**DATA FOR THIS EXERCISE:**
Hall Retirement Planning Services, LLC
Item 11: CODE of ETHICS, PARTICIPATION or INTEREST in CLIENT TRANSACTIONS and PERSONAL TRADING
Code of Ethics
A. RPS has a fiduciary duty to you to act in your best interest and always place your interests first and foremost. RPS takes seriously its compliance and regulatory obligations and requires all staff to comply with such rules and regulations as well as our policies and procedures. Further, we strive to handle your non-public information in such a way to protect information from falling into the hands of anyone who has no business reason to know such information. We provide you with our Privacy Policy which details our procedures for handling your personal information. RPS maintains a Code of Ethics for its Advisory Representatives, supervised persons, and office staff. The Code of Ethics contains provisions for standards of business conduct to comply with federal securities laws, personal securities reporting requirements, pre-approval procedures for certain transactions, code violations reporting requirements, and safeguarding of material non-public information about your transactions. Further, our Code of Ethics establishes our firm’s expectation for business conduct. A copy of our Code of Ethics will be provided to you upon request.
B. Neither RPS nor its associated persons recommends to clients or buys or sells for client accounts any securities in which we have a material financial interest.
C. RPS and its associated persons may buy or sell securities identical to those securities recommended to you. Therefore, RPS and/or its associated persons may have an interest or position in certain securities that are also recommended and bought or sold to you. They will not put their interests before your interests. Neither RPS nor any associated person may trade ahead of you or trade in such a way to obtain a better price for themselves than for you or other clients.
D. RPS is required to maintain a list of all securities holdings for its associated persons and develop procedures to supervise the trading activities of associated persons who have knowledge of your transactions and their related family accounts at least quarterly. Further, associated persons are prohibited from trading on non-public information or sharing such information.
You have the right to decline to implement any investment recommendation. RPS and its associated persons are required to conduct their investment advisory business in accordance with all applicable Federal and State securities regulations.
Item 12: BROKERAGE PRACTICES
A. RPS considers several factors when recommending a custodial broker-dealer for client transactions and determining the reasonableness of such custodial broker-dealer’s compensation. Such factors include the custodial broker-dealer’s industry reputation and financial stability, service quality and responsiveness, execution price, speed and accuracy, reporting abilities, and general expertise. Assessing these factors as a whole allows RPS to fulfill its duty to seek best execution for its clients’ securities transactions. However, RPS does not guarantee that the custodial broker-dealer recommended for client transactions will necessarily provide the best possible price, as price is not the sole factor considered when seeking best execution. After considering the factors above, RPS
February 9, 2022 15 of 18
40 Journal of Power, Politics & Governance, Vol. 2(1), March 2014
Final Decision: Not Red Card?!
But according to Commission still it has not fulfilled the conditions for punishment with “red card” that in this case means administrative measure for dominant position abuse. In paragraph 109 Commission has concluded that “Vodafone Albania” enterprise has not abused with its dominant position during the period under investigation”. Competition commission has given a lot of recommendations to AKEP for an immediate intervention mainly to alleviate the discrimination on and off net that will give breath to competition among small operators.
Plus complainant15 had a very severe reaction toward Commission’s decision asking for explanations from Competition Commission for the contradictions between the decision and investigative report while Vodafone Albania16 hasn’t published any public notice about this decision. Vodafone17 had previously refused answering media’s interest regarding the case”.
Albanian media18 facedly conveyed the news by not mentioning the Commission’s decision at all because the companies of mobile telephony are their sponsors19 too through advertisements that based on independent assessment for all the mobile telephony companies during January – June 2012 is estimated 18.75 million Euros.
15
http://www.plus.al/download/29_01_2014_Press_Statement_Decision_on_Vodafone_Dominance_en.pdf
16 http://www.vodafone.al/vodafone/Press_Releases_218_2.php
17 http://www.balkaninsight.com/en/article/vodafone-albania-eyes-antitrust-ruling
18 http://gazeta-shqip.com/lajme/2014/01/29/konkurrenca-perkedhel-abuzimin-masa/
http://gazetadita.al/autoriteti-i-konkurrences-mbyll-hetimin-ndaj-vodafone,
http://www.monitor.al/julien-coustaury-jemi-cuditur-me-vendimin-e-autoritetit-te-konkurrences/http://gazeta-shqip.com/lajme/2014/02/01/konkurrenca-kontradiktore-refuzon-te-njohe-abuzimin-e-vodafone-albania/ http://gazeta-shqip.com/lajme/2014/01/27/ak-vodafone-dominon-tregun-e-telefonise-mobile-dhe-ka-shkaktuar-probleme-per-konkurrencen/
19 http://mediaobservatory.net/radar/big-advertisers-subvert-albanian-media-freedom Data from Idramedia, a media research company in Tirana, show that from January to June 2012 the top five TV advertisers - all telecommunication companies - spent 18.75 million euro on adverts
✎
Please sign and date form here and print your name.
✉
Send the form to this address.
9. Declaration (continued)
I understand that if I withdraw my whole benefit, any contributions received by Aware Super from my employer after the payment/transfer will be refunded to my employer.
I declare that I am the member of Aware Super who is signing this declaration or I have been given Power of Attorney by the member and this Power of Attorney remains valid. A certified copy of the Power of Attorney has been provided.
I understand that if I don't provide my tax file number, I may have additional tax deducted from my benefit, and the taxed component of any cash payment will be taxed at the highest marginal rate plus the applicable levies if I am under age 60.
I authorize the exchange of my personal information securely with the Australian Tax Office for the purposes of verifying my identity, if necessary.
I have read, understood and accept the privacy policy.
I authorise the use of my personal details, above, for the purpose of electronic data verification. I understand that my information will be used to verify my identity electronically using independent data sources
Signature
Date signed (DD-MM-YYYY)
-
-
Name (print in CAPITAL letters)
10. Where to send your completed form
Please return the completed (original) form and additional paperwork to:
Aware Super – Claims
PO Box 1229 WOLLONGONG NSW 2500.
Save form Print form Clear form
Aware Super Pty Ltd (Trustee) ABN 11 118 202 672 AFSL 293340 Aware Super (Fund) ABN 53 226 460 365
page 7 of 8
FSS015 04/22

**WHAT YOU SHOULD DO:**
Please repeat each entry exactly as written.

**OUTPUT OF THE EXERCISE:**
Hall Retirement Planning Services, LLC
Item 11: CODE of ETHICS, PARTICIPATION or INTEREST in CLIENT TRANSACTIONS and PERSONAL TRADING
Code of Ethics
A. RPS has a fiduciary duty to you to act in your best interest and always place your interests first and foremost. RPS takes seriously its compliance and regulatory obligations and requires all staff to comply with such rules and regulations as well as our policies and procedures. Further, we strive to handle your non-public information in such a way to protect information from falling into the hands of anyone who has no business reason to know such information. We provide you with our Privacy Policy which details our procedures for handling your personal information. RPS maintains a Code of Ethics for its Advisory Representatives, supervised persons, and office staff. The Code of Ethics contains provisions for standards of business conduct to comply with federal securities laws, personal securities reporting requirements, pre-approval procedures for certain transactions, code violations reporting requirements, and safeguarding of material non-public information about your transactions. Further, our Code of Ethics establishes our firm’s expectation for business conduct. A copy of our Code of Ethics will be provided to you upon request.
B. Neither RPS nor its associated persons recommends to clients or buys or sells for client accounts any securities in which we have a material financial interest.
C. RPS and its associated persons may buy or sell securities identical to those securities recommended to you. Therefore, RPS and/or its associated persons may have an interest or position in certain securities that are also recommended and bought or sold to you. They will not put their interests before your interests. Neither RPS nor any associated person may trade ahead of you or trade in such a way to obtain a better price for themselves than for you or other clients.
D. RPS is required to maintain a list of all securities holdings for its associated persons and develop procedures to supervise the trading activities of associated persons who have knowledge of your transactions and their related family accounts at least quarterly. Further, associated persons are prohibited from trading on non-public information or sharing such information.
You have the right to decline to implement any investment recommendation. RPS and its associated persons are required to conduct their investment advisory business in accordance with all applicable Federal and State securities regulations.
Item 12: BROKERAGE PRACTICES
A. RPS considers several factors when recommending a custodial broker-dealer for client transactions and determining the reasonableness of such custodial broker-dealer’s compensation. Such factors include the custodial broker-dealer’s industry reputation and financial stability, service quality and responsiveness, execution price, speed and accuracy, reporting abilities, and general expertise. Assessing these factors as a whole allows RPS to fulfill its duty to seek best execution for its clients’ securities transactions. However, RPS does not guarantee that the custodial broker-dealer recommended for client transactions will necessarily provide the best possible price, as price is not the sole factor considered when seeking best execution. After considering the factors above, RPS
February 9, 2022 15 of 18
40 Journal of Power, Politics & Governance, Vol. 2(1), March 2014
Final Decision: Not Red Card?!
But according to Commission still it has not fulfilled the conditions for punishment with “red card” that in this case means administrative measure for dominant position abuse. In paragraph 109 Commission has concluded that “Vodafone Albania” enterprise has not abused with its dominant position during the period under investigation”. Competition commission has given a lot of recommendations to AKEP for an immediate intervention mainly to alleviate the discrimination on and off net that will give breath to competition among small operators.
Plus complainant15 had a very severe reaction toward Commission’s decision asking for explanations from Competition Commission for the contradictions between the decision and investigative report while Vodafone Albania16 hasn’t published any public notice about this decision. Vodafone17 had previously refused answering media’s interest regarding the case”.
Albanian media18 facedly conveyed the news by not mentioning the Commission’s decision at all because the companies of mobile telephony are their sponsors19 too through advertisements that based on independent assessment for all the mobile telephony companies during January – June 2012 is estimated 18.75 million Euros.
15
http://www.plus.al/download/29_01_2014_Press_Statement_Decision_on_Vodafone_Dominance_en.pdf
16 http://www.vodafone.al/vodafone/Press_Releases_218_2.php
17 http://www.balkaninsight.com/en/article/vodafone-albania-eyes-antitrust-ruling
18 http://gazeta-shqip.com/lajme/2014/01/29/konkurrenca-perkedhel-abuzimin-masa/
http://gazetadita.al/autoriteti-i-konkurrences-mbyll-hetimin-ndaj-vodafone,
http://www.monitor.al/julien-coustaury-jemi-cuditur-me-vendimin-e-autoritetit-te-konkurrences/http://gazeta-shqip.com/lajme/2014/02/01/konkurrenca-kontradiktore-refuzon-te-njohe-abuzimin-e-vodafone-albania/ http://gazeta-shqip.com/lajme/2014/01/27/ak-vodafone-dominon-tregun-e-telefonise-mobile-dhe-ka-shkaktuar-probleme-per-konkurrencen/
19 http://mediaobservatory.net/radar/big-advertisers-subvert-albanian-media-freedom Data from Idramedia, a media research company in Tirana, show that from January to June 2012 the top five TV advertisers - all telecommunication companies - spent 18.75 million euro on adverts
✎
Please sign and date form here and print your name.
✉
Send the form to this address.
9. Declaration (continued)
I understand that if I withdraw my whole benefit, any contributions received by Aware Super from my employer after the payment/transfer will be refunded to my employer.
I declare that I am the member of Aware Super who is signing this declaration or I have been given Power of Attorney by the member and this Power of Attorney remains valid. A certified copy of the Power of Attorney has been provided.
I understand that if I don't provide my tax file number, I may have additional tax deducted from my benefit, and the taxed component of any cash payment will be taxed at the highest marginal rate plus the applicable levies if I am under age 60.
I authorize the exchange of my personal information securely with the Australian Tax Office for the purposes of verifying my identity, if necessary.
I have read, understood and accept the privacy policy.
I authorise the use of my personal details, above, for the purpose of electronic data verification. I understand that my information will be used to verify my identity electronically using independent data sources
Signature
Date signed (DD-MM-YYYY)
-
-
Name (print in CAPITAL letters)
10. Where to send your completed form
Please return the completed (original) form and additional paperwork to:
Aware Super – Claims
PO Box 1229 WOLLONGONG NSW 2500.
Save form Print form Clear form
Aware Super Pty Ltd (Trustee) ABN 11 118 202 672 AFSL 293340 Aware Super (Fund) ABN 53 226 460 365
page 7 of 8
FSS015 04/22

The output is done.